### [INPUT RECORDS]
- Opening Delimiter -
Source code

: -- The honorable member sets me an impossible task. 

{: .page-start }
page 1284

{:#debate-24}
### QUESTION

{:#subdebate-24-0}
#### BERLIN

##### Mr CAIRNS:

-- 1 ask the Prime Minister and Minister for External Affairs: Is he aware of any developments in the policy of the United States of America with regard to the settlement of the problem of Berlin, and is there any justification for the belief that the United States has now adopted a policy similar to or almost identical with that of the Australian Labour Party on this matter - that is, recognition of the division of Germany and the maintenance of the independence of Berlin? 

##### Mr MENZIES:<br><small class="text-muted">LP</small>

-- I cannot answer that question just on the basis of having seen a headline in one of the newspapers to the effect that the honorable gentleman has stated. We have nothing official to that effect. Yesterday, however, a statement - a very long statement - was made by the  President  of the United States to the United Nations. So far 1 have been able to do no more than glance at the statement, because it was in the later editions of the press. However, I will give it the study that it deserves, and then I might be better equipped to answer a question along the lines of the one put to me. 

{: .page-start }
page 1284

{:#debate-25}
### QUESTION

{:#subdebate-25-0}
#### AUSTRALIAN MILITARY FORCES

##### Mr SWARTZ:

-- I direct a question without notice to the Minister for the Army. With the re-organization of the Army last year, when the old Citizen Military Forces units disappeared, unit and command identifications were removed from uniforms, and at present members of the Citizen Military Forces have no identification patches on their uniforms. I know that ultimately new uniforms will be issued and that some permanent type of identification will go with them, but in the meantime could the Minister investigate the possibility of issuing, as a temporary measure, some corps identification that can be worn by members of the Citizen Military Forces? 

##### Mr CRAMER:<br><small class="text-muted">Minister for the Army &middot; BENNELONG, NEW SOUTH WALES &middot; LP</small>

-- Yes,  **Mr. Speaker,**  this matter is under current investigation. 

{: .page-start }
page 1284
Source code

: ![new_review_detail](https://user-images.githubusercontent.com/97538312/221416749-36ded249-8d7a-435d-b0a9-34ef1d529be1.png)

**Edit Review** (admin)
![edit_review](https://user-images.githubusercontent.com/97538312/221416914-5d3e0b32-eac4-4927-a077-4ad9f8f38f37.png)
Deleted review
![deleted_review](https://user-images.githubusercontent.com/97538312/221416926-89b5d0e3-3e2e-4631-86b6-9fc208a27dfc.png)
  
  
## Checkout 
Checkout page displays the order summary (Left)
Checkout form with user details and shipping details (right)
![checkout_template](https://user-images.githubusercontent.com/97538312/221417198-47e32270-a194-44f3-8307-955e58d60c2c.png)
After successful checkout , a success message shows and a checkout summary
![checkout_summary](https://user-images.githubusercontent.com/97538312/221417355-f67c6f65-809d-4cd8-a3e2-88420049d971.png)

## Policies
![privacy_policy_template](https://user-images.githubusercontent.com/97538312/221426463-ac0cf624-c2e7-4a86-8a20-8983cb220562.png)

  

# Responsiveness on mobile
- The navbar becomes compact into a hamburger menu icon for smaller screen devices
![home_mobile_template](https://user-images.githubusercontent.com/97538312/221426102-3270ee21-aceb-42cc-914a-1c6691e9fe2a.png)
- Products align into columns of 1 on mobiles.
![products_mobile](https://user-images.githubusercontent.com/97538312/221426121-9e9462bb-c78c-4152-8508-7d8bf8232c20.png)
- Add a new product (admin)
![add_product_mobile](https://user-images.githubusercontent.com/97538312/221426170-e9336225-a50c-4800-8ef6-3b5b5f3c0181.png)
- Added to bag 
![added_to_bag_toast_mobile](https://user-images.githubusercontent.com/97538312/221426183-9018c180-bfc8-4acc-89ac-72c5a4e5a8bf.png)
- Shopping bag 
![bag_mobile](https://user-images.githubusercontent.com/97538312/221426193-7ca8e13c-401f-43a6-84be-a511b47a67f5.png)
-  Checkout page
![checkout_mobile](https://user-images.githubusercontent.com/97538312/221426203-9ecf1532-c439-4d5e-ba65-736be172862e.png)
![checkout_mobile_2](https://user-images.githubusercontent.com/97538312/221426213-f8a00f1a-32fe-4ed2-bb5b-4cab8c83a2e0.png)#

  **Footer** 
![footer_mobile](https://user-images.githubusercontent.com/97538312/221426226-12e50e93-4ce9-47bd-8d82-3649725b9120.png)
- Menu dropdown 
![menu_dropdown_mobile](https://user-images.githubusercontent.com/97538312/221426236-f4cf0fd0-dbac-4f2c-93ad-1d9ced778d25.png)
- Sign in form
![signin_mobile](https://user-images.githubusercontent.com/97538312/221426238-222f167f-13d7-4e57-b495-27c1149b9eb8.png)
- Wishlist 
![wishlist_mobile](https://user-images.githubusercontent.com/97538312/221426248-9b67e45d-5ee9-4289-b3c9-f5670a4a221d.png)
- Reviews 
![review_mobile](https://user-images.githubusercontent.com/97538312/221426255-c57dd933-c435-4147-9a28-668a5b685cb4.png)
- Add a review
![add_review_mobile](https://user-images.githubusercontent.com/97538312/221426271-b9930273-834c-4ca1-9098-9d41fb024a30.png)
- Closing Delimiter -
### [TASK OBJECTIVE]
Set down the rows above without any change, from their very first line through the line that holds "##### Mr MENZIES:<br><small", including that line.

### [EXPECTED ANSWER]
Source code

: -- The honorable member sets me an impossible task. 

{: .page-start }
page 1284

{:#debate-24}
### QUESTION

{:#subdebate-24-0}
#### BERLIN

##### Mr CAIRNS:

-- 1 ask the Prime Minister and Minister for External Affairs: Is he aware of any developments in the policy of the United States of America with regard to the settlement of the problem of Berlin, and is there any justification for the belief that the United States has now adopted a policy similar to or almost identical with that of the Australian Labour Party on this matter - that is, recognition of the division of Germany and the maintenance of the independence of Berlin? 

##### Mr MENZIES:<br><small class="text-muted">LP</small>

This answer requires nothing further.